The Graft Client runtime supports asynchronously pushing and pulling from the server. Since this process happens out of band, two writers committing to the same Volume will frequently conflict and will need to rebase or reset to continue.

Future work:

  • synchronous commit+push to make conflicts easier to detect
  • MVCC automatic conflict resolution
  • Rebase conflict resolution

The Graft runtime polls /metastore/v1/pull_graft for changes. When a change is detected, the runtime attempts to “accept” the change.

The pull process happens atomically via a Fjall batch.

  1. Take the local commit lock

  2. Read the latest Volume Snapshot and Watermarks

  3. If remote_mapping.local < pending_sync: FAIL with VolumeNeedsRecovery

  4. If remote_mapping.local < snapshot.local: FAIL with RemoteConflict

    • set Volume status to VolumeStatus::Conflict
  5. Set commit_lsn = snapshot.local.next()

  6. Update the snapshot

    • local=commit_lsn, remote=(remote_lsn, commit_lsn), pages=remote_pages
  7. Update the watermarks

    • pending_sync=commit_lsn
  8. For each changed pageidx in the remote commit, write out PageValue::Pending into the pages partition using commit_lsn. This ensures that future reads know to fetch the page from the PageStore.

  9. Commit the Fjall batch

  10. release the commit lock

FAIL states:

  • VolumeNeedsRecovery: This means that we had previously crashed in the middle of pushing the Volume to the server. The client needs to recover or reset the volume before continuing.

  • Conflict: This means that we have made local commits since the last successful sync. The client needs to reconcile with the server before continuing.

When the Graft runtime detects a local commit has occurred, it tries to push the commit to the server.

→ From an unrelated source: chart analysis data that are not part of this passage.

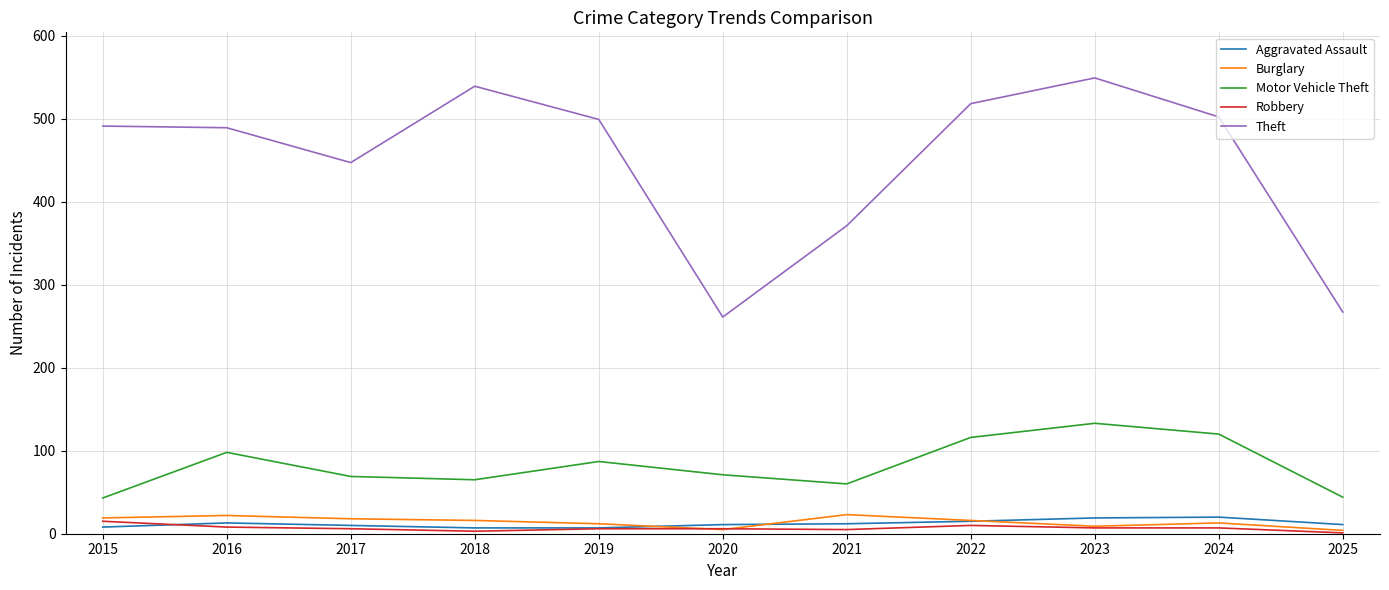

Which series has the widest spread of values?

Theft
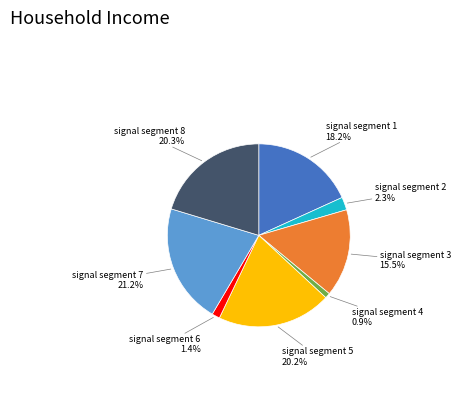

Does any single category account for the majority?

No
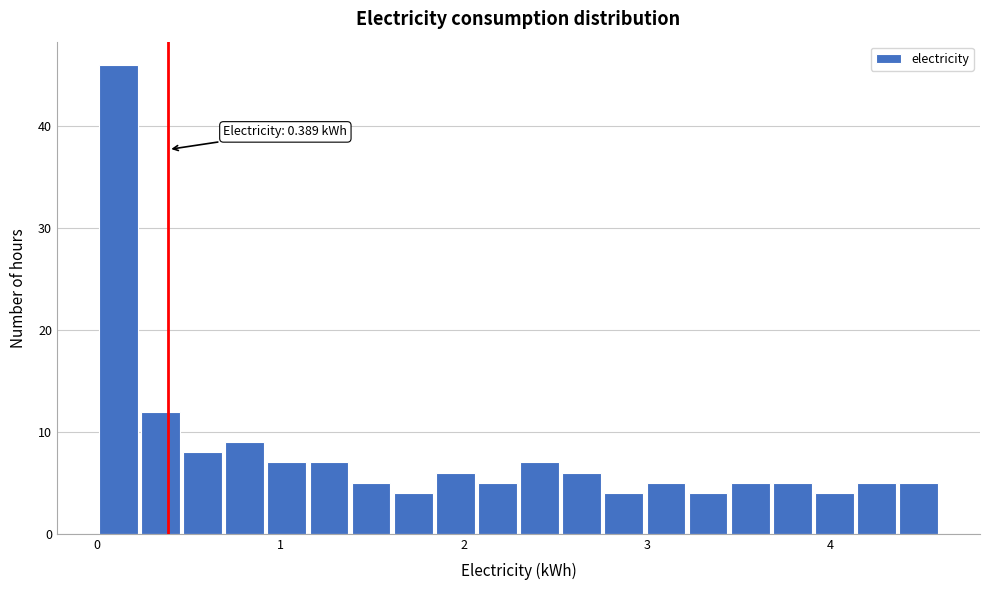

Around what value on the x-axis is the tallest bar? Give the approximate position of its centre, as read against the axis.

0.1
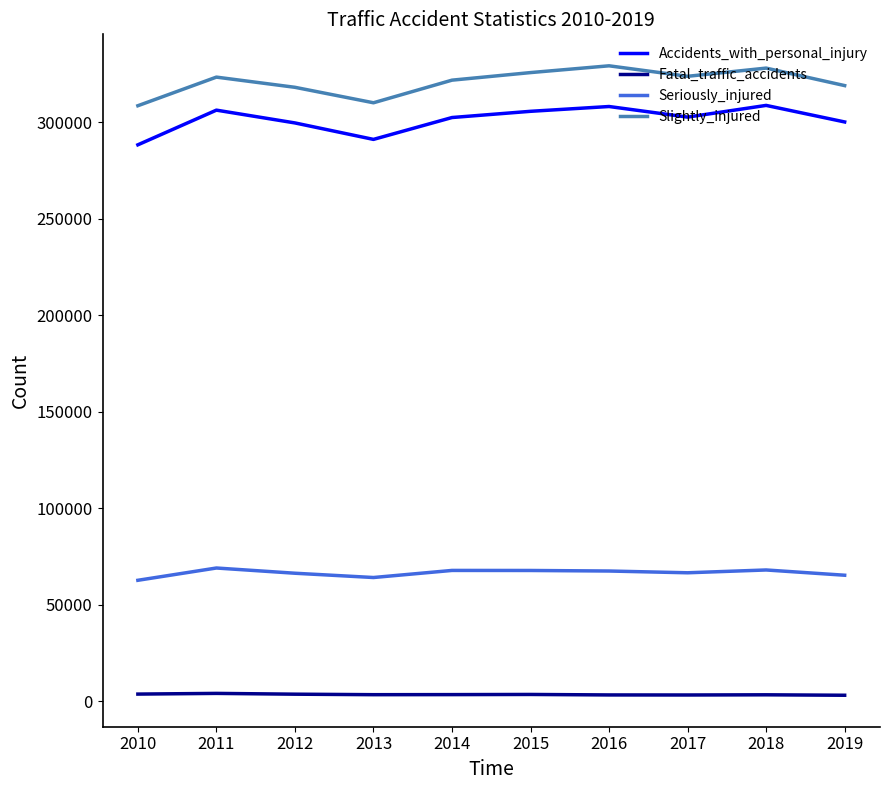

Is it true that Slightly_injured equals 328051 at 2018?

True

  1. Take the local commit lock

  2. Read the latest Volume Snapshot and Watermarks

  3. If remote_mapping.local < pending_sync: FAIL with VolumeNeedsRecovery

  4. update watermarks.pending_sync to snapshot.local

  5. calculate the LSN range to push:

    • start_lsn = remote_mapping.local.next()
    • end_lsn = snapshot.local
  6. release the local commit lock

  7. iterate through the local commit splinters

    • send the most recent page for each pageidx to the pagestore
    • collect new segments
  8. commit the segments to the metastore

  9. take the local commit lock

On commit success:

  1. Open a Fjall batch
  2. Read the latest Volume Snapshot and Watermarks
  3. Assert that the new remote LSN is larger than the last remote LSN
  4. Assert that watermarks.pending_sync == snapshot.local
  5. Update the snapshot’s remote mapping to (remote_lsn, snapshot.local)
  6. Remove all successfully synced commit grafts
  7. Commit the batch
  8. Release the local commit lock

On commit failure:

  1. Update watermarks.pending_sync = snapshot.remote_mapping.local
  2. Set Volume status to VolumeStatus::RejectedCommit

The Graft client runtime must be able to crash at any point and recover. Fjall already has its own recovery mechanisms built in, so we just need to handle failed Pushes. Failed pushes can be detected when pending_sync is larger than remote_mapping.local and no concurrent Push job is running.

When a volume is in this failed push state, it needs to determine if the commit was successfully accepted by the Metastore or not. It does so by retrying the commit process with the same idempotency token.

In some cases, a Client may want to boot without any state and quickly read (+ possibly write) to a particular Volume snapshot. In the most minimal case, if the client already knows the LSN of the snapshot they want to access, they can read from the Page Server immediately. If they want to issue a write, they will need to read the latest snapshot to get the page count and current remote LSN.

Supporting Lite Clients is desirable to help enable edge serverless workloads which want to optimize for latency and have no cached state.